Extract to read →
───
Restrictive threshold not superior to liberal threshold for morbidity, health care costs

WEDNESDAY, March 11, 2015 (HealthDay News) — For patients undergoing nonemergency cardiac surgery, a postoperative restrictive transfusion threshold is not superior to a liberal threshold, according to a study published in the March 12 issue of the New England Journal of Medicine.

Gavin J. Murphy, M.B., Ch.B., M.D., from the University of Leicester in the United Kingdom, and colleagues conducted a multicenter parallel-group trial involving patients older than 16 years who were undergoing nonemergency cardiac surgery. Patients with a postoperative hemoglobin level of less than 9 g/dL were randomized to a restrictive transfusion threshold (hemoglobin level <7.5 g/dL; 1,000 patients) or a liberal transfusion threshold (<9 g/dL; 1,003 patients).
───
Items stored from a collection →

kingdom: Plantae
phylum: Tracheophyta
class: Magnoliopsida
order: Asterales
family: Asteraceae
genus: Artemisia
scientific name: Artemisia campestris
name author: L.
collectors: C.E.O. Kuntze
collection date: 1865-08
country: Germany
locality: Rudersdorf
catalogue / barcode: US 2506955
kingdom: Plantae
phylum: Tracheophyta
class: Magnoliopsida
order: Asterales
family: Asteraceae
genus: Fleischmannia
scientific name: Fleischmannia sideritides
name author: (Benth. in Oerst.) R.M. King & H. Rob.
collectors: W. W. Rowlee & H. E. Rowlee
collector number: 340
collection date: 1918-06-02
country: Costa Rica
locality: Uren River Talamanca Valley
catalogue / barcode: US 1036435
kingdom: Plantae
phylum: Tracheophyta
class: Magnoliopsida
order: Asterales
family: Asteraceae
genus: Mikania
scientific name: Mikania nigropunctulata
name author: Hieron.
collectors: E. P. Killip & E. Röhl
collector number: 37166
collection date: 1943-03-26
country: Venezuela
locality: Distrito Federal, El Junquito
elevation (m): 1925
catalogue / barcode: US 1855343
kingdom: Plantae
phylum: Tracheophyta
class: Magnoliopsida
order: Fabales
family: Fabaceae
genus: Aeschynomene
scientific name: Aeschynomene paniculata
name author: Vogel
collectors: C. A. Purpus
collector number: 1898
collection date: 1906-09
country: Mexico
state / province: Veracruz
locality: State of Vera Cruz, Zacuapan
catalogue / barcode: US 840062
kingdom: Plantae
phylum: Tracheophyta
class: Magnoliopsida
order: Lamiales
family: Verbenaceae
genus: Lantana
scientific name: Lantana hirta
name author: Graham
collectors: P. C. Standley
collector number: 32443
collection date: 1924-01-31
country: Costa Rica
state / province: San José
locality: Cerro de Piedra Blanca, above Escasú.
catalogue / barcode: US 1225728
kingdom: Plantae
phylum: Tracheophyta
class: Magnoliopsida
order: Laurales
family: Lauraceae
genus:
───
To do → Write out the part of the article on transfusion thresholds that begins at the words "Restrictive threshold not" and stops after "Journal of Medicine.". The data come from a separate source, not from the article.

Answer box →
Restrictive threshold not superior to liberal threshold for morbidity, health care costs

WEDNESDAY, March 11, 2015 (HealthDay News) — For patients undergoing nonemergency cardiac surgery, a postoperative restrictive transfusion threshold is not superior to a liberal threshold, according to a study published in the March 12 issue of the New England Journal of Medicine.